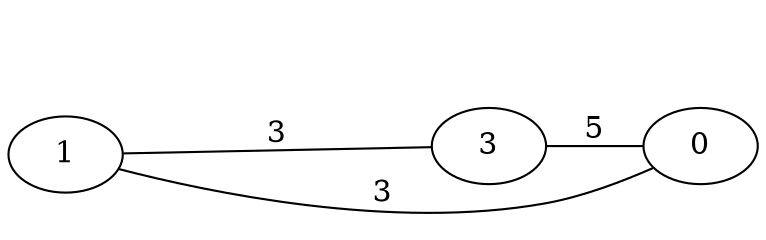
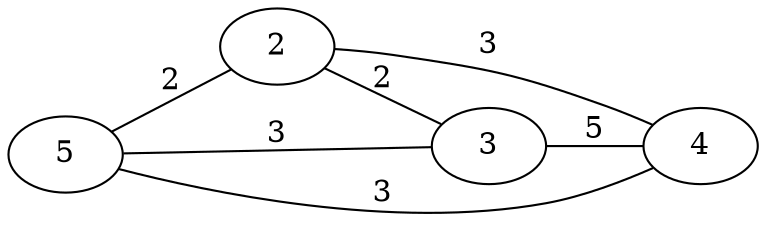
  graph {
    rankdir=LR
    node [habit=3 x=1 y=1]
    edge [weight=2]
-   1 [base=1]
+   1 [base=1 label=5]
+   2 [habit=1 x=5]
    3 [base=2 x=5 y=5]
-   4 [habit=1 y=5 label=0]
+   4 [habit=1 y=5]
+   1 -- 2 [label=2]
    1 -- 3 [label=3 weight=3]
+   2 -- 3 [label=2]
+   2 -- 4 [label=3 weight=3]
    3 -- 4 [label=5]
    4 -- 1 [label=3]
  }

---------------

TASK OBJECTIVE >>
Can you give every line of the records above as a JSON list of strings, one string per line, with blank lines left out and the pictures omitted?

RESULT OF THIS EXERCISE >>
[
  "  graph {",
  "    rankdir=LR",
  "    node [habit=3 x=1 y=1]",
  "    edge [weight=2]",
  "-   1 [base=1]",
  "+   1 [base=1 label=5]",
  "+   2 [habit=1 x=5]",
  "    3 [base=2 x=5 y=5]",
  "-   4 [habit=1 y=5 label=0]",
  "+   4 [habit=1 y=5]",
  "+   1 -- 2 [label=2]",
  "    1 -- 3 [label=3 weight=3]",
  "+   2 -- 3 [label=2]",
  "+   2 -- 4 [label=3 weight=3]",
  "    3 -- 4 [label=5]",
  "    4 -- 1 [label=3]",
  "  }"
]